My teacher’s name was Vinny. He was soft-spoken and wore glasses and pull-over sweaters. During my first lesson, he taught me the proper way to hold my dad’s guitar (I was slightly too small for it, but Vinny said it was fine). He taught me the different strings and I picked up one of my dad’s guitar picks and shakily learned how to play Green Day’s “Time of Your Life.” Over the next three years, I learned to love music. I practiced scales until my fingers felt both raw and calloused. I finally figured out how to work my i-pod and asked for Itunes gift cards for Christmas. I gained the courage to open up my dad’s CD cases and download all his music to my i-pod. I learned that the “Saturday cleaning spree” songs were by a band called The Eagles. My guitar music sheets shifted from learning Taylor Swift songs to CCR songs. I grew out of my sparkly Limited Too clothes and bought skinny jeans and a pair of patched, high-top Converse. I rolled my eyes at what I called “candy-pop songs” on the radio. I finally liked the fact that I never “fit in,” priding myself on being a loner or floater (depending on how friendly I felt that day). I became a moody, teenage music snob.
By the time I was sixteen, I was an agnsty teenage girl who worked hard to hide her insecurities (it took me until adulthood to realize that EVERYONE has insecurities – I thought the world was just unfair and it was only me who was unhappy with myself). But, music was my source of confidence. It was my link to my dad. It was something that made me feel unique in a town of sameness. Then I made the fateful decision to play back-up guitar for a friend at sweet sixteen party. I was envious of this friend for a lot silly, teenage girl reasons and one very real reason: her dad was able to teach her how to play the guitar. Anyway, the song we played at the sweet sixteen went fine, except that afterwards everyone there came up to my friend to tell her what a great job she did. I was just the back-up guitarist and had been forgotten about. Had that same thing happened now, I wouldn’t have let it bother me so much, but back then it was more than my insecure sixteen-year-old self could take. Suddenly, the guitar, the thing that had been the link to my dad, was now a big, blinding reminder that he was not here to teach me.
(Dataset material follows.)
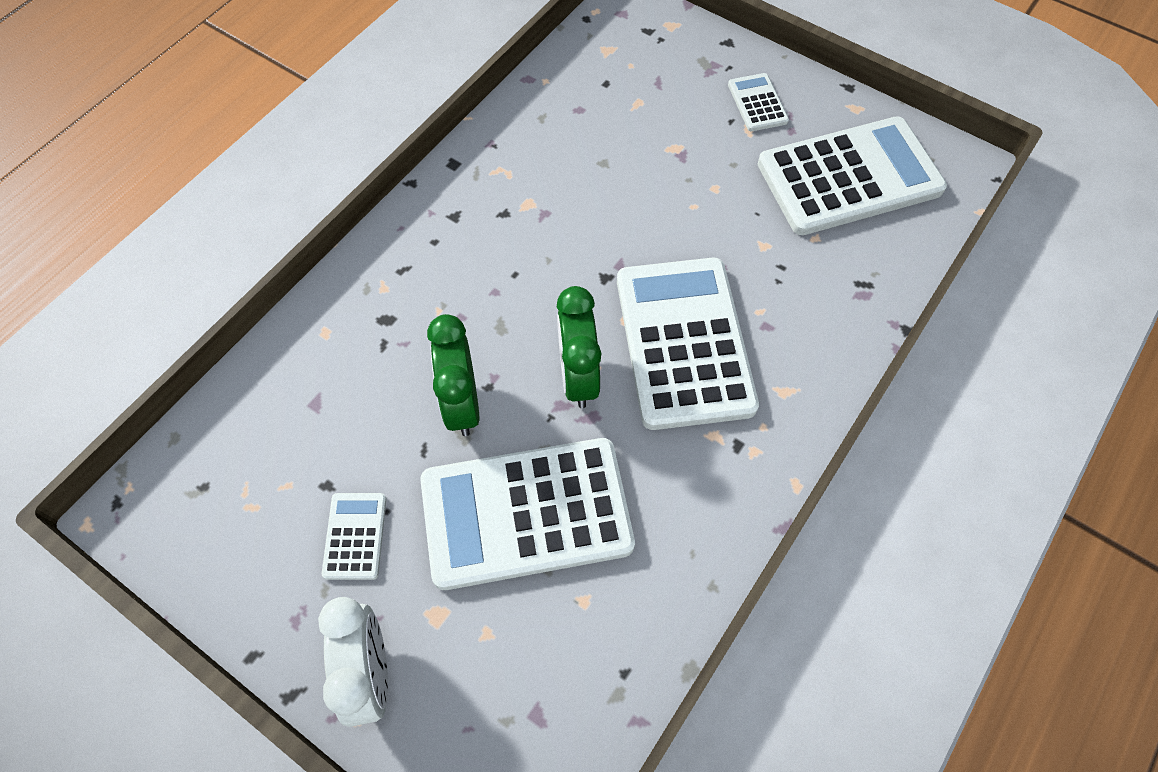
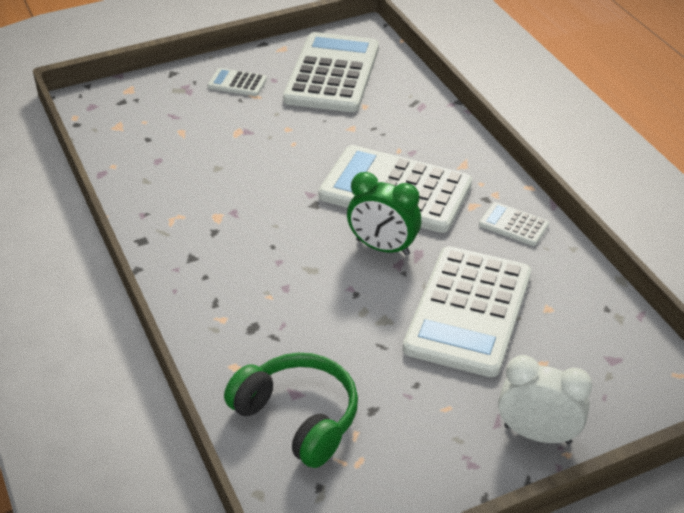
camera: 60 degrees left, 20 degrees down
(284, 422) = (298, 417): none -> green headphones
(355, 536) = (426, 407): white calculator -> white calculator (513, 225)
(461, 404) = (359, 312): green clock -> none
That anger continued to fester for a few months before I packed up my dad’s guitar, slid it under my bed and tried to forget about the guilt over never playing again.
Well, never playing again until last weekend when my fiancé had a sudden impulse to open up his forgotten guitar case. I watched as he picked up his electric guitar and looked through his old sheet music. Neither one of us have picked up a guitar in at least six years. We looked through the book of songs he used to play and talked about how much we both liked our guitar teachers. Then I opened my guitar case. My dad’s guitar still smelled the same way it used to, but it felt different in my arms. Now, I could place my right arm easily around the body of the guitar and strum the strings without overstretching my arm. I have finally grown into it.